O Vale do Javari é marcado por diversos assassinatos de lideranças locais, indígenas e servidores públicos federais. Os de maiores repercussão foram a execução do indigenista brasileiro Bruno Pereira (ex-servidor da Funai) e do jornalista britânico Dom Philips, ocorrido dia 5 de julho deste ano. Outro agente público, o colaborador da Fundação Nacional do Índio (Funai) Maxciel Pereira dos Santos, que atuava em defesa dos indígenas da Terra Indígena do Vale do Javari, na Amazônia, foi morto em 2019.
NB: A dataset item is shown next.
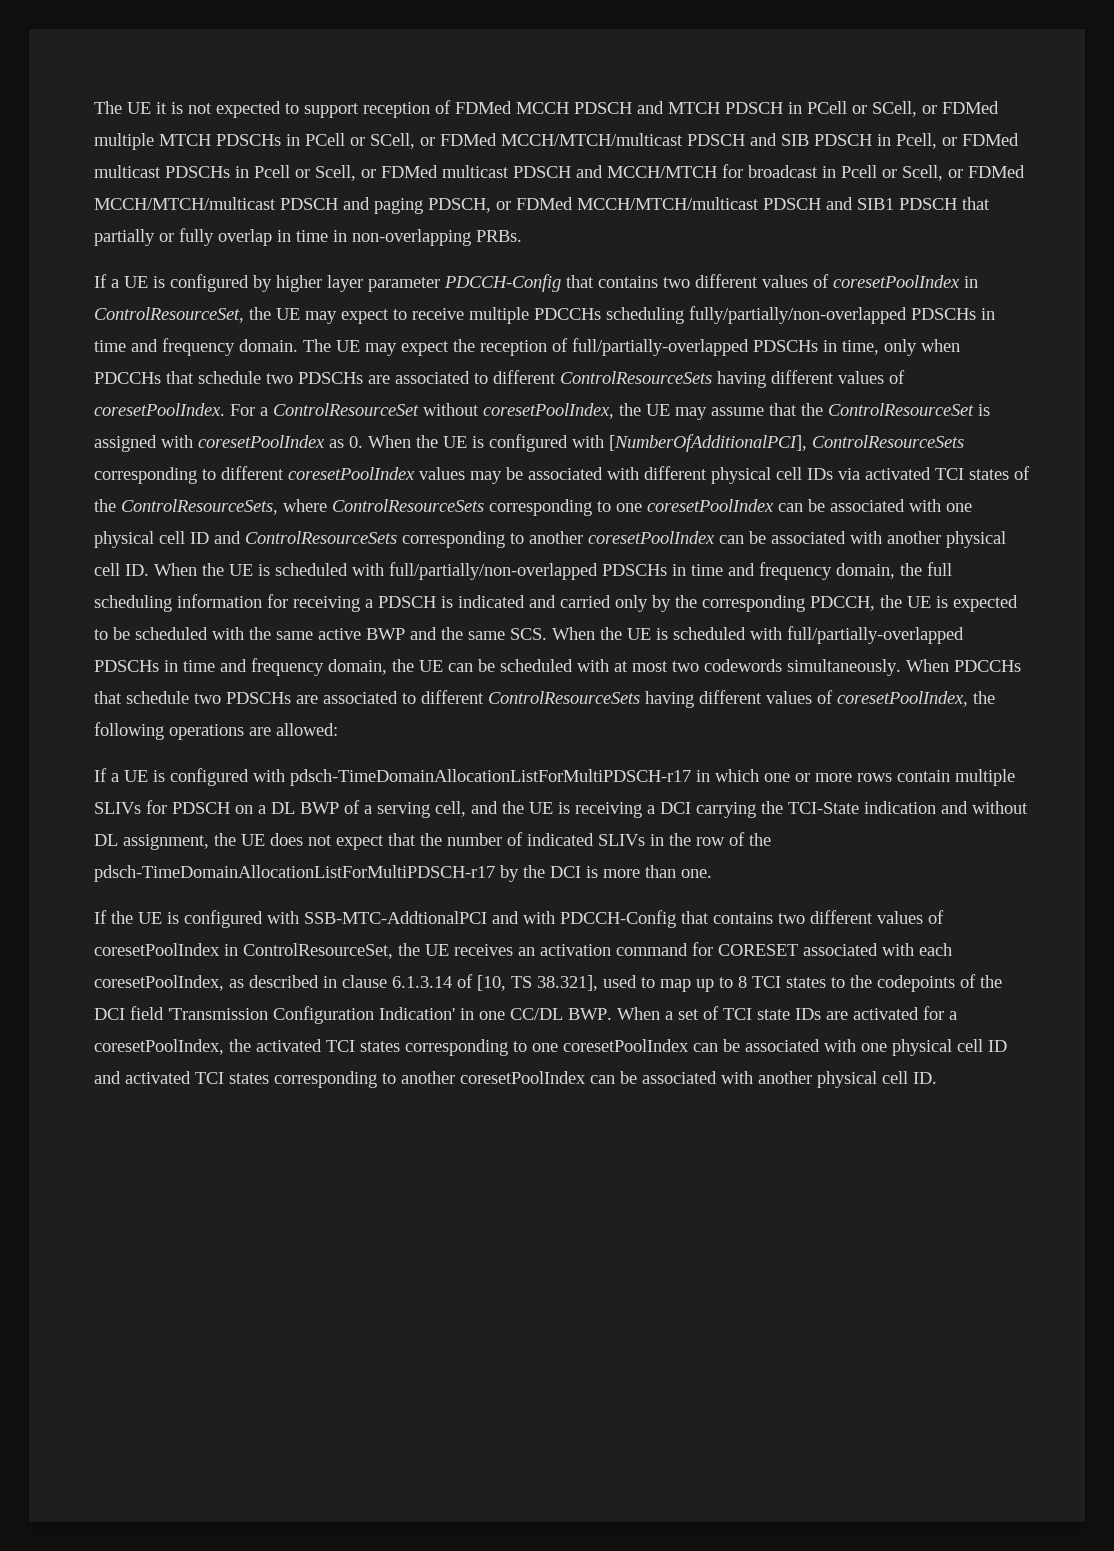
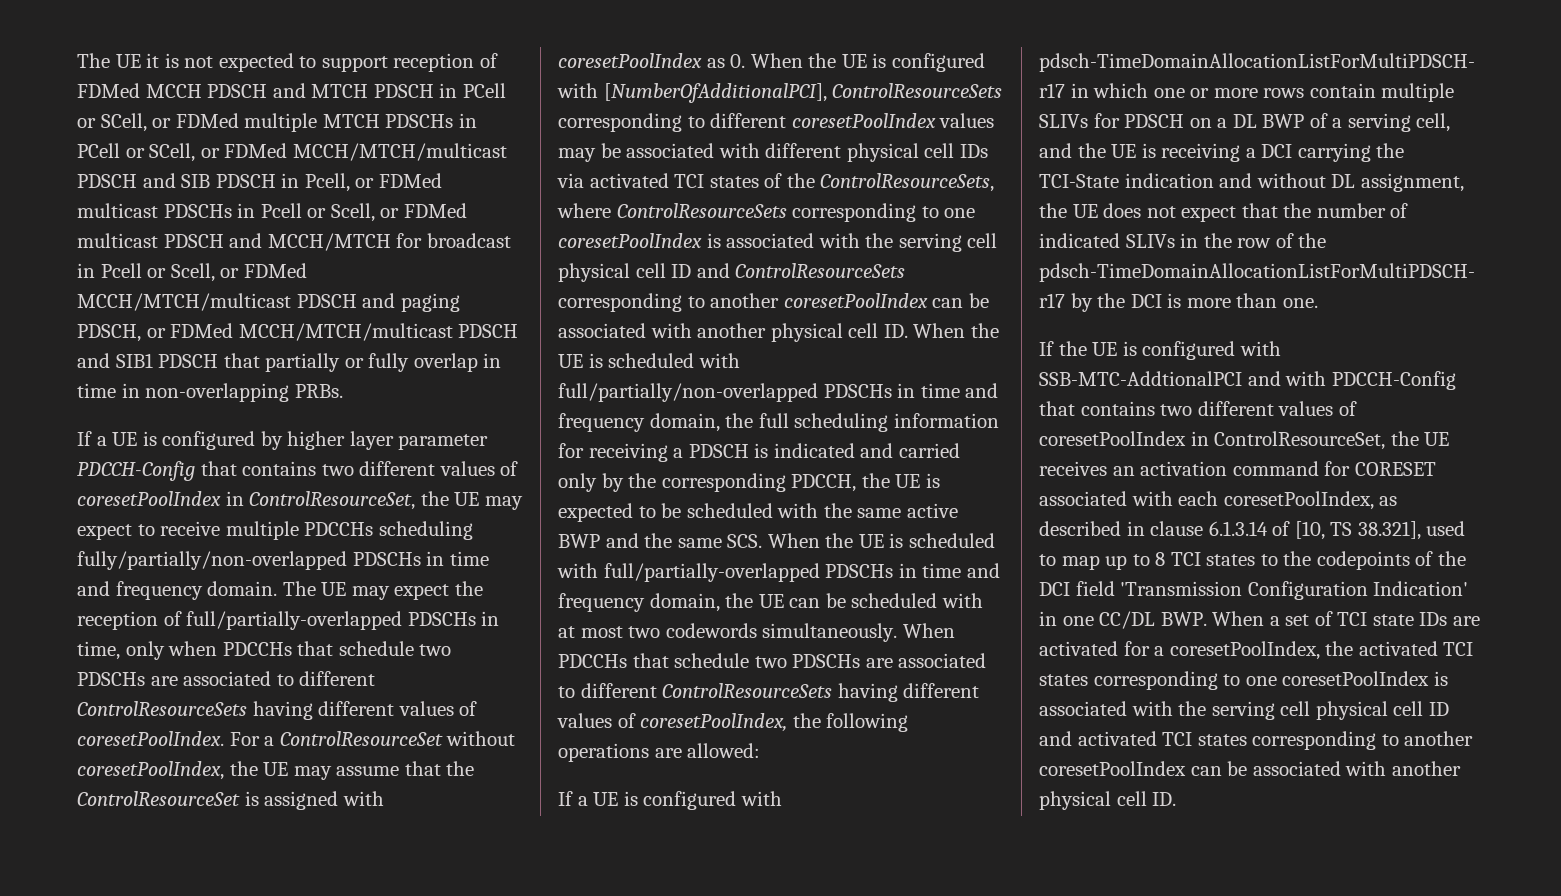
[778,499,972,512] can be associated with one -> [706,233,998,252] is associated with the serving cell
[693,1039,887,1052] can be associated with one -> [1433,671,1448,686] [1039,701,1311,720] is associated with the serving cell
A DPU pediu a expedição de liminar em caráter para determinar que as partes rés adotem todas as medidas necessárias à proteção da vida e da integridade física dos povos indígenas do Vale do Javari, bem como de agentes públicos que atuem na região, como por exemplo pessoas vinculadas à FUNAI e SESAI, e providenciem fiscalização ostensiva ao longo dos Rios Ituí e Itacoaí, através de operações integradas entre FUNAI, IBAMA, Força Nacional, Forças Armadas, devendo ser proporcionada toda a estrutura necessária para que a fiscalização ocorra de modo integral em toda a extensão dos Rios Ituí e Itacoaí, inclusive seus lagos, onde se praticam os diversos crimes já citados, além da intimação do Estado do Amazonas para se manifestar acerca da possibilidade de atuação conjunta com os órgãos federais e a intimação da União Federal e da FUNAI para que informem, no prazo de cinco dias, que medidas já adotaram para elucidar os graves fatos narrados e coibir a atuação dos pescadores ilegais na região.